# engine stalls after 20 min. and won't restart



## loweyj (Jul 6, 2004)

I have a briggs and stratton 3.5 HP lawn mower and after 15-20 minutes the mower stalls and won't restart for an hour or so. I have replaced the plug, but to no avail. 

Can anyone help with suggestions on what to look for now?


----------



## doctorslotcar (Jul 25, 2004)

possible coil-- check with dvom to spec check valve lash hot---


----------



## davev (Mar 30, 2004)

if you have a condensor on your engine, it 's possible that once the failing condensor gets hot, it shorts to ground, thus preventing spark until it cools down.
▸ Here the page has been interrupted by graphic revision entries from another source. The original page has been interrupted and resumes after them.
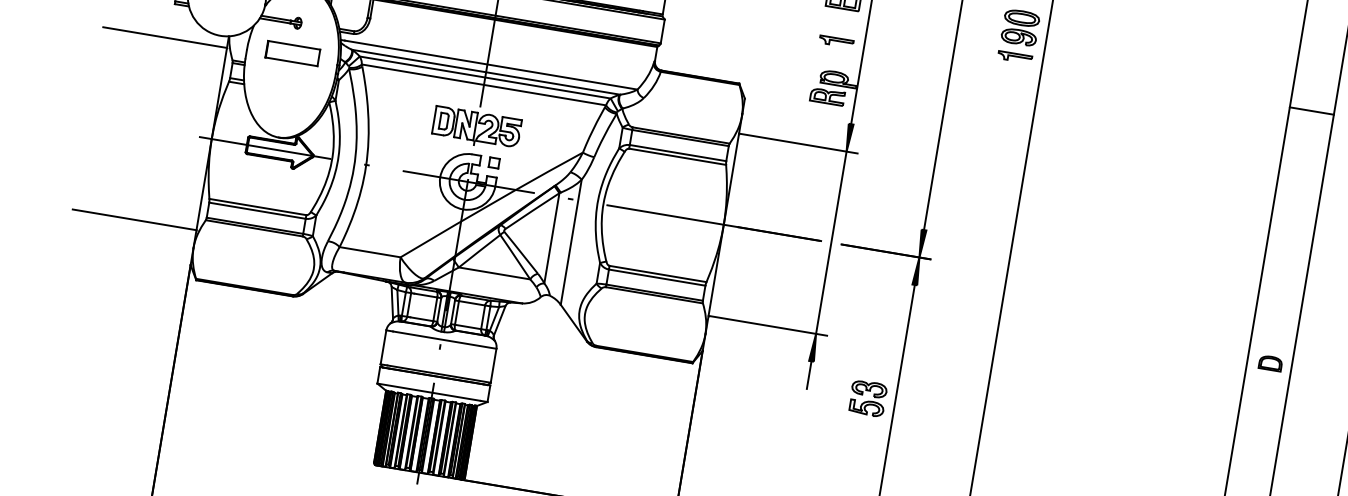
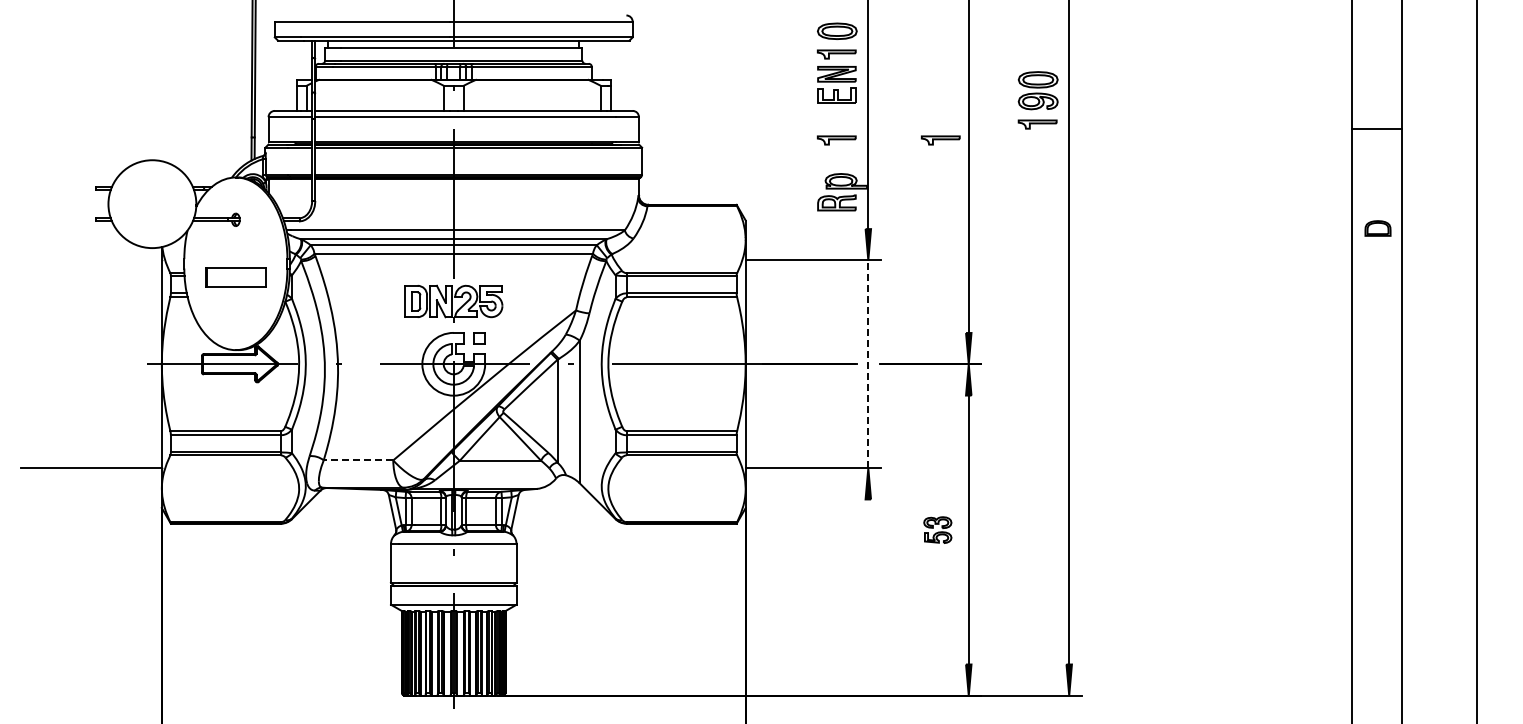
line: (164, 37) -> (90, 260), removed
part: (292, 53) -> (235, 277), moved
part: (927, 57) -> (940, 140), added
line: (831, 242) -> (868, 364), solid -> dashed
line: (370, 252) -> (358, 460), solid -> dashed
part: (1270, 363) -> (1377, 228), moved
line: (809, 374) -> (868, 514), removed
part: (867, 397) -> (937, 529), size x0.7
The condensor is a small silver can that's part of the ignition system.


----------



## 79t/a (Aug 24, 2004)

this happened to me it might not seem like it but it is the carb clening it might not help but a new carb will


----------



## bullrun (Aug 20, 2004)

have spark in a plug or is a fuel problem. maybe only have the fuel cup hole block.


----------



## bugman (Aug 12, 2004)

one thing on plugs don't use champion sparkplugs they are @#$%


----------



## 79t/a (Aug 24, 2004)

im tellin ya either clean or buy a new carb it will run fine also is it a craftsman because their yard equipment is usually garbage but their tools r good but anyway i was working on 1 the other day and it had a plastic carburater which is sad


----------



## bugman (Aug 12, 2004)

usually those small engines have plastic carb's to make the engine less expensive so it would be nothing to replace them. i had asked one time about replacing an all metal one on a riding mower no resemblance but it was about $190.00 thats why there plastic on those small ones. as for craftsmen mowers yeah there cheap but they have a fix it or replace it warrenty   so if replacing the carb doesn't do it get it checked out


----------



## bugman (Aug 12, 2004)

oh! try an autolite plug in it if you allready have one it might be the carb


----------



## 79t/a (Aug 24, 2004)

is the mower green cause we had this happen on a green craftsman 3.75 with a b/s and it was the carb also is should be crapsman


----------



## Guest (Aug 27, 2004)

Is it a pulsa jet carb or a vacuject carb....sounds like a carb problem but I would not hurry out to buy a new one


----------



## Guest (Aug 27, 2004)

Sorry last post was for a Tecumseh but hope it helps someone out


----------